Author statement: “In Motherland, I share the unabashed truth of living in the throes of indescribable grief, the small steps that began my journey toward some measure of peace, and what it was like to come out on the other side, giving birth to a child I never thought I would have. I describe being a mother as living in a country with all its various terrains, climates, cultural assumptions, and beliefs. My story is an invitation to visit the place I call Motherland.”
 
Not That Girl Anymore: How Binge Eating Led Me to Confront My Childhood Sexual Abuse and Open Myself to Love
 
Patty Cabot
 
ASIN B0CKCVQ3VX
 
Author statement: “I never planned to write about my childhood sexual abuse and spent much of my life keeping it secret because it was so shameful. When I started therapy for help with an eating disorder only to learn it was about the abuse, I was so closed that I didn’t feel that there was anyone I could talk to about it. Writing about my sessions became a way for me to process my past and all the feelings it brought up. This later became the basis for my memoir, Not That Girl Anymore. Every author has their reasons for writing a book, and mine is to show those struggling with trauma that it is possible to undo the ruin within.”
 
 

Travel & Exploration

 
Paris for Life: Notes from a Lifetime in and out of Paris
 
Barry Frangipane
 
ISBN 978-0-9836141-4-2
 
Author statement: “When a Swiss girl invited me to spend a year in 1970s Paris at 21 years old, I wound up between police and rioters with shots being fired, narrowly escaping a terrorist bombing, and begging for food. And then helped to save the home of the world’s most famous mime from foreclosure. I wrote Paris for Life to show how taking a chance can change your life, or if you’re not careful, possibly end it altogether.”
 
Where Two Worlds Touch: An Outsider’s Memoir in England
 
River Faire
 
ASIN B0CNFV3K61
 
Author statement: “I wanted to make an offering of goodness and beauty in the world, to craft something exquisite, looking through a wider aperture than typical of most memoirs. What happens when identity and worldview enlarge unexpectedly through crisis, challenge and perspective, revelation, or simply the cards dealt by life? Beyond a tale of two gay outsiders drawn mysteriously back together, the real shimmer of gold in this story is its humanness; an inspiring narrative about navigating the intricacies of the human heart, no matter whom we love.

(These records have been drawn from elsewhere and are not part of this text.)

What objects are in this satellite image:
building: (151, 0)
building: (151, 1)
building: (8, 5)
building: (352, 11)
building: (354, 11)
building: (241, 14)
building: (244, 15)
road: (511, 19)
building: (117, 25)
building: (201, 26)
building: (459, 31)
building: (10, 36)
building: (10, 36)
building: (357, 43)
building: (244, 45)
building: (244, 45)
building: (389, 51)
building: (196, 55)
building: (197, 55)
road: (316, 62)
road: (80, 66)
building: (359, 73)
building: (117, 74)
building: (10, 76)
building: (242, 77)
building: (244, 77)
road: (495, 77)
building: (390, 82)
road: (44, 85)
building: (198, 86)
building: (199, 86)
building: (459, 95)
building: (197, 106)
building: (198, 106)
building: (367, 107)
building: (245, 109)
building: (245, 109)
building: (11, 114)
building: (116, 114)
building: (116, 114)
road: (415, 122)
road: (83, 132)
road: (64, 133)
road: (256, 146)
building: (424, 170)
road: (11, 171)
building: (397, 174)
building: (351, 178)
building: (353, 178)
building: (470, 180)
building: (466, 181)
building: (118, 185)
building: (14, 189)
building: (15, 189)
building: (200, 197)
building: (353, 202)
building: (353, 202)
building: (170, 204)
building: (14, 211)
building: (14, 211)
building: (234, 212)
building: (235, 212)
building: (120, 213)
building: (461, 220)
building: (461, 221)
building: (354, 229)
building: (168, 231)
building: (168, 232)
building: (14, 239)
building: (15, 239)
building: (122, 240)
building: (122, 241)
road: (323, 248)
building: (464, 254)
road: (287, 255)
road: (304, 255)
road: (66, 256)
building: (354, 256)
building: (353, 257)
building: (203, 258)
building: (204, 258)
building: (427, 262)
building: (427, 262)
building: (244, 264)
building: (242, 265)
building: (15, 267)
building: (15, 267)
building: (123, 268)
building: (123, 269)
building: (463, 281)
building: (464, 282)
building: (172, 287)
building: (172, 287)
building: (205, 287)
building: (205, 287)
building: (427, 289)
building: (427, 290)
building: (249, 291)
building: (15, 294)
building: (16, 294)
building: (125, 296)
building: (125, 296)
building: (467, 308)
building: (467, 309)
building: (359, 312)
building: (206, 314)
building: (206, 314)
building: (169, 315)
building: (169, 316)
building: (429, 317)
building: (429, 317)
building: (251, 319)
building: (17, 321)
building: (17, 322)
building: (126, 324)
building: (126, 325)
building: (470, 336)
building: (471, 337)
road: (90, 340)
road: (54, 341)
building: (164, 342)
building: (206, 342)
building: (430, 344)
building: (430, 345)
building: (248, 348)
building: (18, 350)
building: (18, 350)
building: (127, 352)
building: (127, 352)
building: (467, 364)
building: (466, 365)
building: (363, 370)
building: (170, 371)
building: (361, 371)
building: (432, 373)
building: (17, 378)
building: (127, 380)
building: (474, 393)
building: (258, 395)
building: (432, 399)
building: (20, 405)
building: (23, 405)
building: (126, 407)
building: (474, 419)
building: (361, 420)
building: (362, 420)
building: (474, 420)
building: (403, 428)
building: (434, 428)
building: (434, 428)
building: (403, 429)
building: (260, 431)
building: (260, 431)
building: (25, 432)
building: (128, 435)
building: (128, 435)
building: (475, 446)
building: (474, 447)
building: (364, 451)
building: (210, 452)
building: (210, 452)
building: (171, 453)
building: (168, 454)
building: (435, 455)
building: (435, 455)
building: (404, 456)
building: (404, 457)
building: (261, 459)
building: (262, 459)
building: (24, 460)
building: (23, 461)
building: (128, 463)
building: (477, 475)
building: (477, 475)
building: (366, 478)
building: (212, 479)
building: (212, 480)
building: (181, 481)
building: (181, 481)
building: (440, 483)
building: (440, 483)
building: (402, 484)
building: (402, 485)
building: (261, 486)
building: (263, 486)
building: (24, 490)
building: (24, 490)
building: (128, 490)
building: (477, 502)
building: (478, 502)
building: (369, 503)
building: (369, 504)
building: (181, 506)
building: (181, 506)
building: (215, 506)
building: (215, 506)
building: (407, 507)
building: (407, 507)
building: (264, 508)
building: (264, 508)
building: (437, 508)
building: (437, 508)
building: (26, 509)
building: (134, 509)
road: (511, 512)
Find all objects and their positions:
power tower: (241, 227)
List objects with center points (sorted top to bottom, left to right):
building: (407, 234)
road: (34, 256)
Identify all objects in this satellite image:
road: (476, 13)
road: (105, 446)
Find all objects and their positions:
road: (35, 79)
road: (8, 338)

Ultimately, the book is an eloquent celebration—from the food on our plates to nature’s healing embrace, from personal purpose to our place in the universe.”
 
The Work: A Jigsaw Memoir
 
Zachary Sklar
 
ISBN 978-1-954744-96-7
 
Author statement: “I never set out to write a memoir. But over the years I wrote a number of personal essays about people, places, and experiences that had a profound effect on me. Some of the pieces were long, some short. Some published, some not. In the last couple of years, I realized that these essays, when put together like a jigsaw puzzle, added up to an informal memoir. The pieces were written at different times. The urgency of the contra war in 1984 demanded that I write ‘Report from Nicaragua’s Coffee Fields’ in the heat of the moment. But it took 15 years before I could face the painful emotions described in ‘Nyoko.’ And I couldn’t begin to understand the impact of what had happened to me on Daufuskie Island in 1969 until five decades later when I finally put words on paper. Each of the essays in this collection is, in its own way, a love letter.”